Outro fator que afasta setores mais amplos da população da defesa de pautas relacionadas a direitos de grupos específicos é o fato destas serem defendidas por elites culturais e econômicas cosmopolitas que procuram conviver entre si e se distanciar cada vez da realidade de boa parte das classes populares. De acordo com o historiador Christopher Lasch [4], tal fenômeno teve início nos Estados Unidos em décadas passadas quando o isolamento de tais elites da vida comum passou a ocorrer em virtude da valorização do trabalho “criativo”, uma série de operações mentais abstratas realizadas com ajuda de um computador, em detrimento do trabalho manual honesto, fazendo com que a única relação que passassem a ter com o trabalho produtivo fosse como consumidoras. Tal dinâmica acaba por se tornar mais acentuada na medida em que estas elites procuram conviver cada vez com os seus semelhantes, reforçando assim seus próprios valores e modos de vida, e se apartando progressivamente de pessoas que não partilham do mesmo lifestyle e que, em sua visão, seriam “ignorantes, atrasadas, rednecks, perdedoras, racistas, sexistas, homofóbicas, e talvez gordas”, como bem sintetizou uma apoiadora do Tea Party entrevistada pela socióloga Arlie Russell Hochschild. [5]
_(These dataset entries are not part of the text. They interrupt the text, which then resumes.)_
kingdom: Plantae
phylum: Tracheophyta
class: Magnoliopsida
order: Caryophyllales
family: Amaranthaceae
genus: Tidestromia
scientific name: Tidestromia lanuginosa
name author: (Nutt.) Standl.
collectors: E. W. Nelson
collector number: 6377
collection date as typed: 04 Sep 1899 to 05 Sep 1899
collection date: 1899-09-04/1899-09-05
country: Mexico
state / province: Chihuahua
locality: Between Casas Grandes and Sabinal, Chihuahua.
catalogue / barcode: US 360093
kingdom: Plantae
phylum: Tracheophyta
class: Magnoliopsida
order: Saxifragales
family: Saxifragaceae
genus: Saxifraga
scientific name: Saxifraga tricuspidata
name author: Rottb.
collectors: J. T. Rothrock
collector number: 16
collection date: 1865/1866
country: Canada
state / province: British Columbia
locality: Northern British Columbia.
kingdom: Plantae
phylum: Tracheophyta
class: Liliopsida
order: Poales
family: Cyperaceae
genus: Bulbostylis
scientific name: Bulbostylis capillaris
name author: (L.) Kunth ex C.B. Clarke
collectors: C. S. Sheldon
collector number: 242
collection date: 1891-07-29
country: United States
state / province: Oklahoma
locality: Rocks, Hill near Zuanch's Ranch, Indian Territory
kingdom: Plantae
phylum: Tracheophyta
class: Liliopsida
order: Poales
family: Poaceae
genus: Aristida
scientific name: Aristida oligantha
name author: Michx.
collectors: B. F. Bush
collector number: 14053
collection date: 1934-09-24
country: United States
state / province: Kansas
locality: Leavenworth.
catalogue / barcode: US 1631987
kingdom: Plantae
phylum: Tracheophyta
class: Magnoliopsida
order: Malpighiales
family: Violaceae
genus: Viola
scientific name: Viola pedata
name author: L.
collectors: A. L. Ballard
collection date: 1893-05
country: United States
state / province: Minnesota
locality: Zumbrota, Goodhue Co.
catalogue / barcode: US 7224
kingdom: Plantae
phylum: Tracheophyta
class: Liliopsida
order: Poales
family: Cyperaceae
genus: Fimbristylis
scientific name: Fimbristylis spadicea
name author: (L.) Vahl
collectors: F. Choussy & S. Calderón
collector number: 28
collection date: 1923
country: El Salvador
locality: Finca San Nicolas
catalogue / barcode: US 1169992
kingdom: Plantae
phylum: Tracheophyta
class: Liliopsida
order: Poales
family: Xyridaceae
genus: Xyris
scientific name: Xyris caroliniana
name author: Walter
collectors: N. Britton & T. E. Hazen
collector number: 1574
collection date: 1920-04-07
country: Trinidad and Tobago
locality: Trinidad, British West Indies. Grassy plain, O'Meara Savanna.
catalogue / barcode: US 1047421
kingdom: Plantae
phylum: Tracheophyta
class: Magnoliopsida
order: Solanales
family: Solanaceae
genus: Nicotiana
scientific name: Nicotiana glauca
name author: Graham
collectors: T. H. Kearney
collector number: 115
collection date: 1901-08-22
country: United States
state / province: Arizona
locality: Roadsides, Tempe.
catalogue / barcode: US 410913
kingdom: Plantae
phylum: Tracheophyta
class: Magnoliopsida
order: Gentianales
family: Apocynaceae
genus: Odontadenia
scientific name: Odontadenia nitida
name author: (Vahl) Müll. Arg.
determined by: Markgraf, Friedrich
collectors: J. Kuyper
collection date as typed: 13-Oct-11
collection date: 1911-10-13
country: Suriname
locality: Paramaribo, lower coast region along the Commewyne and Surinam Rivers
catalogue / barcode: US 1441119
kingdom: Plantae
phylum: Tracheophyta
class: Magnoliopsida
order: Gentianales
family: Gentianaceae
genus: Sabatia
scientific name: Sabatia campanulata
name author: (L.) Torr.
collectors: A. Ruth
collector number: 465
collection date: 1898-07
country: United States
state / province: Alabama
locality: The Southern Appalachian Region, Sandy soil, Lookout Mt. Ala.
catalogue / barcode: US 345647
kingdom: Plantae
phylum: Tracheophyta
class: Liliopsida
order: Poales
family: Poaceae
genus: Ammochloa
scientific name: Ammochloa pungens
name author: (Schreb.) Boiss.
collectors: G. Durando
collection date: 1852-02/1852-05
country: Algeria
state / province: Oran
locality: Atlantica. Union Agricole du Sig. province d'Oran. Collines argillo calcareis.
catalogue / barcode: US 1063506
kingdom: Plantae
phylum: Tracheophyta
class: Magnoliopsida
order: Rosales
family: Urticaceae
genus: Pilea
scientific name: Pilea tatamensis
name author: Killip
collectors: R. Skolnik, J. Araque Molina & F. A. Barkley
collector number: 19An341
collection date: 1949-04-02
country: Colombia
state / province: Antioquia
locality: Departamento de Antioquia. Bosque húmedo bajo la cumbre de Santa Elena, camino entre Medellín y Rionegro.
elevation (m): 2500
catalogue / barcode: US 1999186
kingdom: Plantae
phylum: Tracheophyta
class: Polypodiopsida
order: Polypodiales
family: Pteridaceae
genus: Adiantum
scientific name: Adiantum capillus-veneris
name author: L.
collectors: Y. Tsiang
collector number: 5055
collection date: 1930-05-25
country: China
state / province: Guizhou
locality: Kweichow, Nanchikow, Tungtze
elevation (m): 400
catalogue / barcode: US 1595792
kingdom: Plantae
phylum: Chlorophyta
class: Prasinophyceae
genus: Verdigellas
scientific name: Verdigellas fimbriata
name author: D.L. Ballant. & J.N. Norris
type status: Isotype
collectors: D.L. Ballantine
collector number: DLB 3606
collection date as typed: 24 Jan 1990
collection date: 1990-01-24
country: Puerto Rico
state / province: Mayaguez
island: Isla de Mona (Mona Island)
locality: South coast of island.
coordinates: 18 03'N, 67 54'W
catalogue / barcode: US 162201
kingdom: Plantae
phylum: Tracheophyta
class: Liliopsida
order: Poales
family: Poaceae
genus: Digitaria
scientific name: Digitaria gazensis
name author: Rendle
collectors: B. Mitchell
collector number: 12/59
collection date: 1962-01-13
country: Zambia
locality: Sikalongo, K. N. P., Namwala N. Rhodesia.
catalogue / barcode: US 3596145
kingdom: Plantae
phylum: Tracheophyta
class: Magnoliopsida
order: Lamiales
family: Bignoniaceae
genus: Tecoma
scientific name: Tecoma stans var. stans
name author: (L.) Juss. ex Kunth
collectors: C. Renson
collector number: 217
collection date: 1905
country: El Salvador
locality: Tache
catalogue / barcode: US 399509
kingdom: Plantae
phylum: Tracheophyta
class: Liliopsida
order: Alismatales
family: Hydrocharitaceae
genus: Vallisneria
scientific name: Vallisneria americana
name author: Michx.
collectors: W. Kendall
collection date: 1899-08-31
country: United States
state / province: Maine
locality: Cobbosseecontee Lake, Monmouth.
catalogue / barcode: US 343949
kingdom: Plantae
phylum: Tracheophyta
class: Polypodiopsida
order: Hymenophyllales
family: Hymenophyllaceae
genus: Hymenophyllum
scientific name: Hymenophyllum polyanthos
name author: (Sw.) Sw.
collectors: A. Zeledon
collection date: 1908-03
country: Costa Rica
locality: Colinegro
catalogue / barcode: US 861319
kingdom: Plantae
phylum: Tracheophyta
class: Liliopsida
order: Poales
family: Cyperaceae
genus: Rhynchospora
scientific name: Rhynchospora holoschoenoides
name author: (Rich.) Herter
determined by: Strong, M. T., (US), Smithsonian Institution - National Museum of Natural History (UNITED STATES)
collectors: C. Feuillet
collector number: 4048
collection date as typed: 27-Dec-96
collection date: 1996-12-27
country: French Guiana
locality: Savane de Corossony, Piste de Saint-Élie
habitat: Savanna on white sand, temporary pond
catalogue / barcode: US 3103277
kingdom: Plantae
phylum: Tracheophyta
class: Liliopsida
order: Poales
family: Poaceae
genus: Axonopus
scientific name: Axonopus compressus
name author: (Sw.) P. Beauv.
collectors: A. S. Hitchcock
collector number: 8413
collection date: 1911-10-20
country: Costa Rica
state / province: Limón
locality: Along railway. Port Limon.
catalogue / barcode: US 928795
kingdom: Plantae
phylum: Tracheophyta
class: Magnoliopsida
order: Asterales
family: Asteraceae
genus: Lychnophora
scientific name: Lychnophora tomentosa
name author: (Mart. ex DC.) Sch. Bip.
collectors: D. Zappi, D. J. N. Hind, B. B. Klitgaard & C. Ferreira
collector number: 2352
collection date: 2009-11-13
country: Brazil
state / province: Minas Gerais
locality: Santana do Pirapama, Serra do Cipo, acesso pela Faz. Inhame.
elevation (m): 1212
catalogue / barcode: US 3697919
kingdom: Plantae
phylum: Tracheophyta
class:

No entanto, o mesmo ímpeto civilizatório utilizado para defender mulheres, negros, imigrantes, LGBTs e indígenas, grupos que historicamente são alvo de discriminação e violência, não costuma se estender à defesa de trabalhadores comuns, especialmente tendo em vista a atuação online de millennials progressistas [6]. Desse modo, ao não realizar um enfrentamento aberto da opressão econômica vivenciada por largos setores da população, que inclui pessoas taxadas como ignorantes, conservadoras e atrasadas, tais elites, assim como grupos significativos de esquerda que por vezes se confundem com estas ou reproduzem seus discursos, acabam se alinhando na prática a um programa político neoliberal progressista, nas palavras da teórica política Nancy Fraser [7], e abandonando o homem comum à própria sorte, ou melhor dizendo, aos recentes discursos populistas de extrema-direita que certamente lhes conferem mais valor e respeito.